Bir adım daha ilerleyelim: Artı-değer, para-sermaye devresinin hangi aşamasında yaratılır?
Devrenin birinci aşamasındaki P-M işlemi meta değişimidir. Üretim için gerekli metalar pazardan alınmıştır. Değişimin değer yaratmadığını yukarıda görmüştük. Devrenin üçüncü aşamasındaki M1-P1 işlemi de meta değişimidir. Üretilen metalar satılarak tekrar para elde edilmiştir. Bu işlem de değişim işlemi olduğundan değer yaratılmaz.

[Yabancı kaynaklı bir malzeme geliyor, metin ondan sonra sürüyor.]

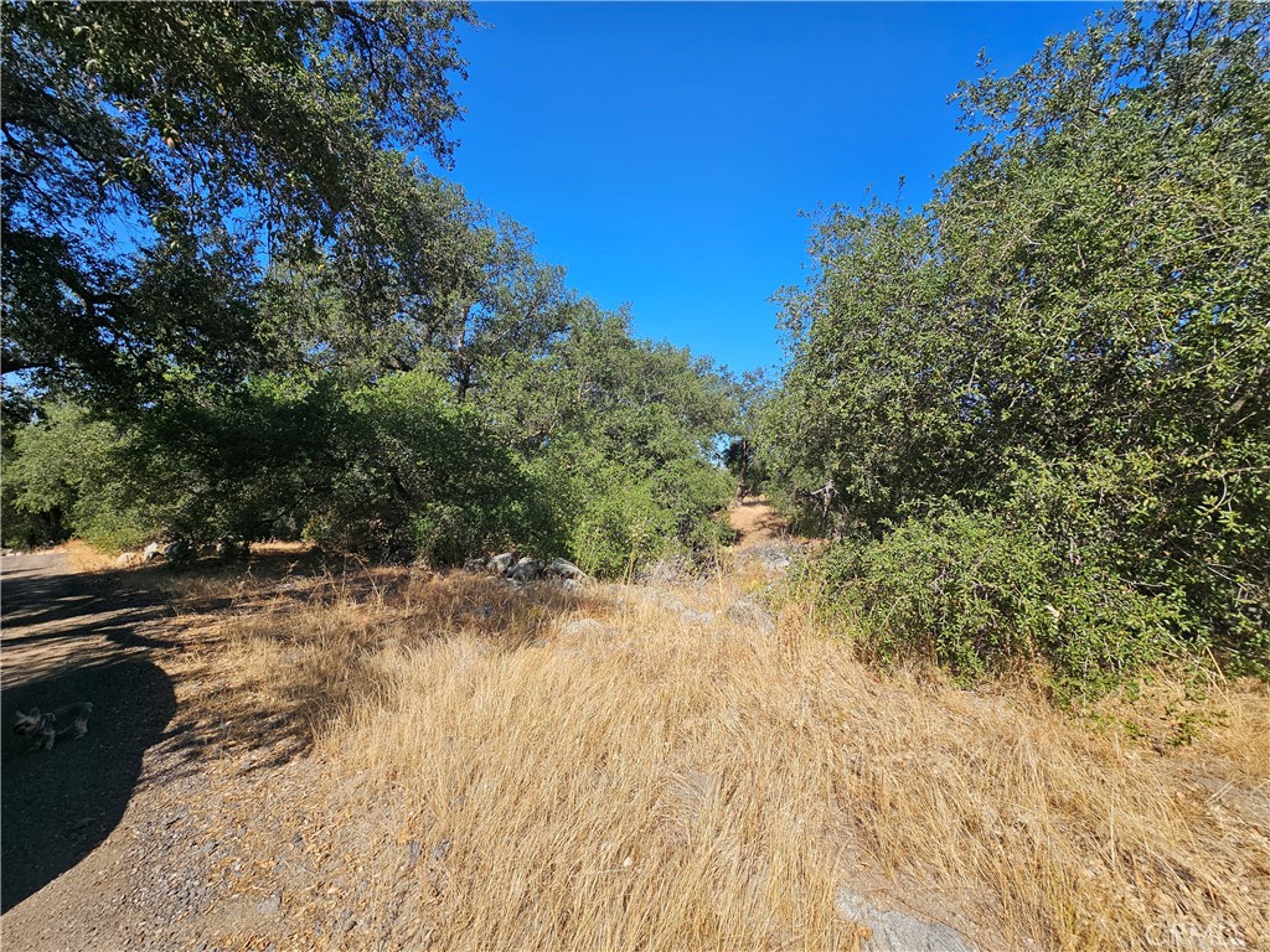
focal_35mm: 13
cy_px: 476
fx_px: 477
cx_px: 635
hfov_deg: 106.2
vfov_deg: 89.9
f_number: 2.2
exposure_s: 1/1704
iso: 50
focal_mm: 2.2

Devrenin ikinci aşamasında M…R…M1 işlemi ile sermaye dolaşımdan çıkar. Kısacası değer üretmeyen alandan çıkar ve hem metaların üretildiği hem de değerin üretildiği alana geçer. Burada sermaye üretken sermayedir(R). M…R… M1 işlemi ile değeri M’nin değerinden büyük olan M1 üretilmiştir (M1>M). Kısacası fazladan bir değer, artıdeğer yaratılmıştır.

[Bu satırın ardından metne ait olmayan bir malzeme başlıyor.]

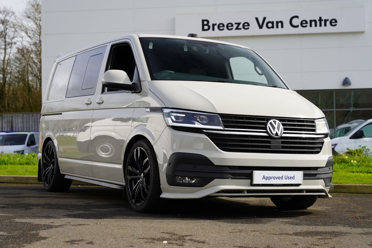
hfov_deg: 32.0
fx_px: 649
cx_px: 186
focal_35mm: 63
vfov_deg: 21.6
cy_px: 124
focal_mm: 62.9
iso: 100
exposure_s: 1/250
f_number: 5
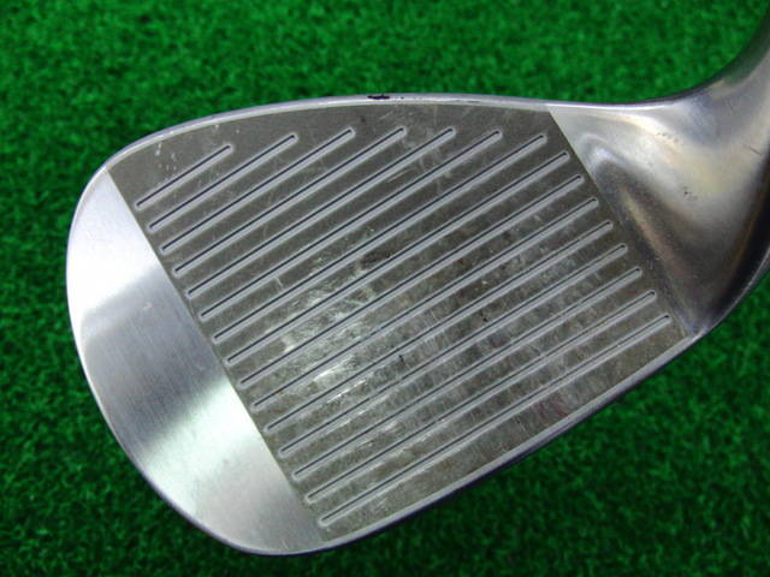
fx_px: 823
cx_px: 385
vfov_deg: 38.7
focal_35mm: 37
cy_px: 288
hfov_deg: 50.1
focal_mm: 6.42
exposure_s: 1/50
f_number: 3.6
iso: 400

“Değer değişikliği R’nin (üretken sermayenin) başkalaşımına, üretim sürecine özgüdür; böylece, o, dolaşımın biçimsel başkalaşımına göre, gerçek bir sermaye başkalaşımı olarak ortaya çıkar.” (Karl Marks, Sol Yayınları, “Kapital, Cilt–2”, Sf. 53)
Bunu bir örnek üzerinde inceleyelim: Fabrikada üretilmiş bir televizyonu ele alalım. Televizyonun üretilmesi için 50 saatlik emekzamanı değerinde hammadde, yarı-mamül madde ve elektrik harcaması, 30 saatlik emek-zamanı değerinde fabrikaların, makinelerin yıpranma maliyeti, 10 saat de emek-gücü harcanması gereksin. Üretilen televizyonun değeri 50 + 30 + 10 = 90 saatlik emekzamanı, pazardaki fiyatı bunun para biçimindeki ifadesidir. Bu televizyonun maliyeti; 50 saatlik emek-zamanı değerinde hammadde, yarı-mamül madde ve elektrik maliyeti, 30 saatlik emek-zamanı değerinde fabrikaların, makinelerin yıpranma maliyeti, 5 saatlik emek-zamanı değerinde emek-gücü maliyetinin (ücret) toplamı olan 50 + 30 + 5 = 85 saatlik emek-zamanıdır. Artı-değer ürünün değeri ile maliyeti arasındaki fark olan 90 – 85 = 5 saatlik emek-zamanı olarak
hesaplanır. Burada üretim araçları kendi değerlerinin tamamını veya yıprandıkları oranda bir kısmını ürüne aktarırlar. Emek-gücü ise ürüne kendi değerinden daha fazla değer aktarır. Yani ürettiği değer ile kendi değeri arasında bir değer farkı vardır. 10 saatlik değer üretir, ama kendi değeri 5 saatlik değerdir. Bu fark da (10 – 5 = 5) bize artıdeğeri verir. (Ücretin belirlenmesi konumuz dışındadır.) Makineler, hammaddeler ve diğer üretim araçları ürüne değerlerini aynen katarlar. Emek-gücü ise ürüne kendi değerinden fazlasını katar. Kapitalistin amacı emek-gücünün sömürüsüyle bu fazlaya; artı-değere el koymaktır.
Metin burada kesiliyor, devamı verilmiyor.